Content of the notification. The notification must describe the incident, identify the AI system involved (including version), describe the impact on health or safety, describe the corrective actions taken or planned, and indicate whether the system has been temporarily suspended.

Coordination with sectoral law. In HealthTech, EU AI Act incident reporting often overlaps with EU Medical Device Regulation (MDR) serious incident reporting. If your AI triage tool qualifies as a medical device, you are likely already subject to MDR Article 87 reporting obligations to national competent authorities. The two regimes are not identical — timelines and reporting bodies differ — and your questionnaire answer should describe how your process handles both, without conflating them.

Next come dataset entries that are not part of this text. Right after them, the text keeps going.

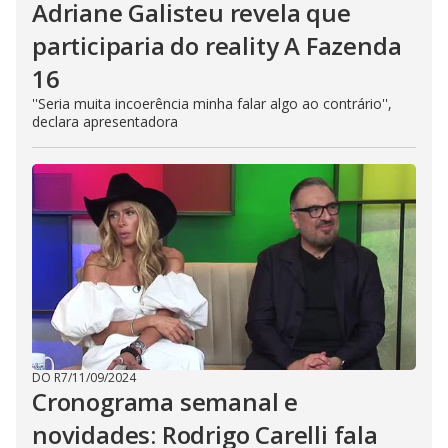
Adriane Galisteu revela que
participaria do reality A Fazenda
16
''Seria muita incoerência minha falar algo ao contrário'',
declara apresentadora
DO R7
/
11/09/2024
Cronograma semanal e
novidades: Rodrigo Carelli fala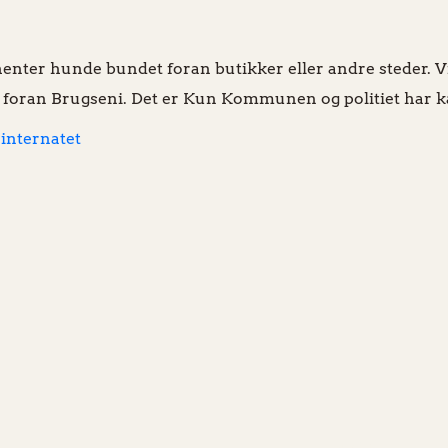
henter hunde bundet foran butikker eller andre steder. Vi 
det foran Brugseni. Det er Kun Kommunen og politiet har k
internatet
Mail: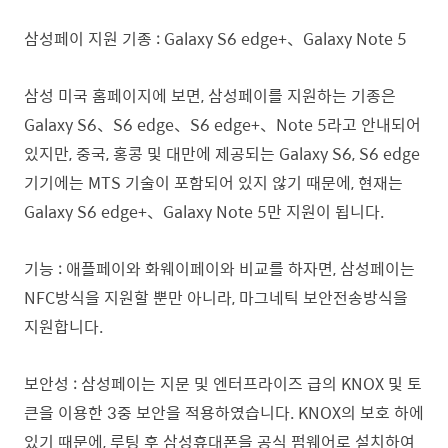
삼성페이 지원 기종 : Galaxy S6 edge+、Galaxy Note 5
삼성 미국 홈페이지에 보면, 삼성페이를 지원하는 기종은
Galaxy S6、S6 edge、S6 edge+、Note 5라고 안내되어
있지만, 중국, 홍콩 및 대만에 제공되는 Galaxy S6, S6 edge
기기에는 MTS 기술이 포함되어 있지 않기 때문에, 현재는
Galaxy S6 edge+、Galaxy Note 5만 지원이 됩니다.
기능 : 애플페이와 화웨이페이와 비교를 하자면, 삼성페이는
NFC방식을 지원할 뿐만 아니라, 마그네틱 보안전송방식을
지원합니다.
보안성 : 삼성페이는 지문 및 엔터프라이즈 급의 KNOX 및 토
큰을 이용한 3중 보안을 적용하였습니다. KNOX의 보호 하에
있기 때문에, 루팅 후 삼성휴대폰을 공식 펌웨어로 설치하여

How to Answer the Article 73 Questions

"Do you have a documented serious incident process?"

Yes — and name the document. Reference your post-market monitoring plan (required under Article 72, see below), your incident register, and your internal escalation policy. If you have a named Chief Safety Officer or equivalent role who owns the escalation chain, say so. Procurement reviewers weight named human accountability very highly.

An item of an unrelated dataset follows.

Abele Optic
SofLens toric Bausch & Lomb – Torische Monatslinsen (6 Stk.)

"What is your incident identification mechanism?"

This is asking how you detect that a serious incident may have occurred. For a clinical AI tool, the detection pathway typically involves: anomaly detection in the system's output distribution (statistical drift monitoring), reports from the deploying clinical team via a structured incident intake form, and linkage to the deployer's clinical adverse event reporting system. Describe which of these you have implemented and which you rely on the deployer to provide.

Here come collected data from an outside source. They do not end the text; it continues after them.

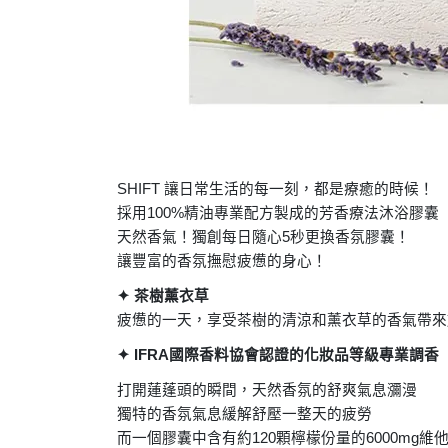
SHIFT
讓日常生活的每一刻，都是療癒的時候！
採用
100%
精油專業配方製成的芳香療法沐浴膠囊
天然香氣！獨創每日隨心
5
秒更換香氛膠囊！
讓豐富的香氛撫慰疲憊的身心！
✦
茶樹薰衣草
疲憊的一天，享受茶樹的清涼和薰衣草的香氣帶來
✦
IFRA
國際香料協會認證的化妝品等級專業調香
打開蓮蓬頭的瞬間，天然香氛的舒爽氣息瀰漫
獨特的香氛氣息緩解舒壓一整天的疲勞
而一個膠囊中含有約
120
顆檸檬份量的
6000mg
維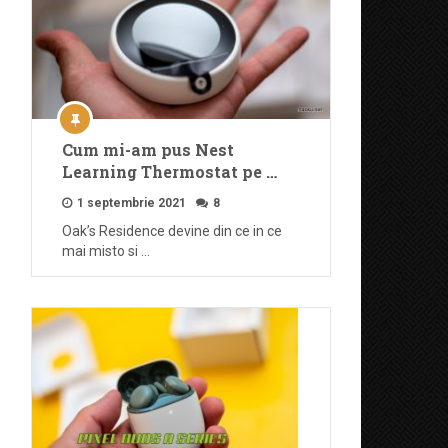
Cum mi-am pus Nest
Learning Thermostat pe …
1 septembrie 2021
8
Oak’s Residence devine din ce in ce
mai misto si …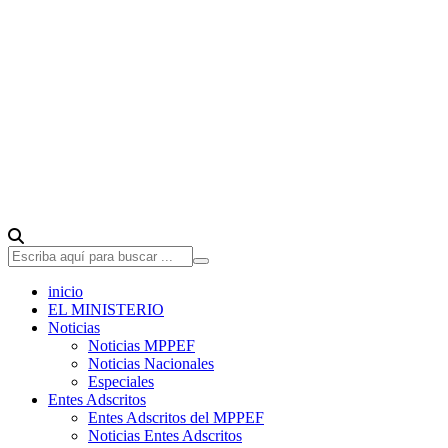
inicio
EL MINISTERIO
Noticias
Noticias MPPEF
Noticias Nacionales
Especiales
Entes Adscritos
Entes Adscritos del MPPEF
Noticias Entes Adscritos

"What is your notification timeline?"

State your timeline explicitly: "Upon receiving credible information that a serious incident may have occurred, our internal incident response team initiates an assessment within 24 hours. If the assessment concludes that a serious incident as defined under Article 3(49) is plausible, we notify the market surveillance authority within 15 calendar days of that determination, and no later than the Article 73 maximum. We also notify the deployer concurrently."

"Do you coordinate with the deploying hospital on incident reporting?"

This is the crux of the question. Article 73(4) requires deployers — here, the hospital — to report serious incidents to the provider immediately upon becoming aware of them. Your contract and your deployment documentation should specify this obligation on the deployer explicitly. Your answer: "Our deployment agreement includes an incident notification clause requiring deployers to report any suspected serious incident to Complizo within 48 hours. We also provide deployers with an incident intake form and a named incident response contact."

Article 72: Post-Market Monitoring Plan

Article 72 requires providers to establish, document, and implement a post-market monitoring (PMM) plan. This is the upstream process that feeds Article 73 incident reporting. The PMM plan covers: how performance is tracked after deployment, what metrics trigger an internal review, how user feedback is collected and evaluated, and how the provider determines when an update or recall is necessary.

If the hospital's questionnaire asks about the PMM plan separately from the Article 73 process, treat them as linked: the PMM plan is the early warning system, and Article 73 reporting is what happens when the early warning triggers.

What Makes a Strong Answer Here

The procurement reviewer evaluating this section is typically a clinical risk manager or a procurement compliance officer, not a lawyer. They are asking: "If something goes wrong with this AI tool, will the vendor know about it, and will they tell us and the regulator in time?"

Your answer should leave no ambiguity on three points: you have a named process, you have a documented timeline, and you have a contractual mechanism for the deployer to feed incidents back to you. If you can reference a live test of your incident response process — even a tabletop exercise — that evidence carries significant weight.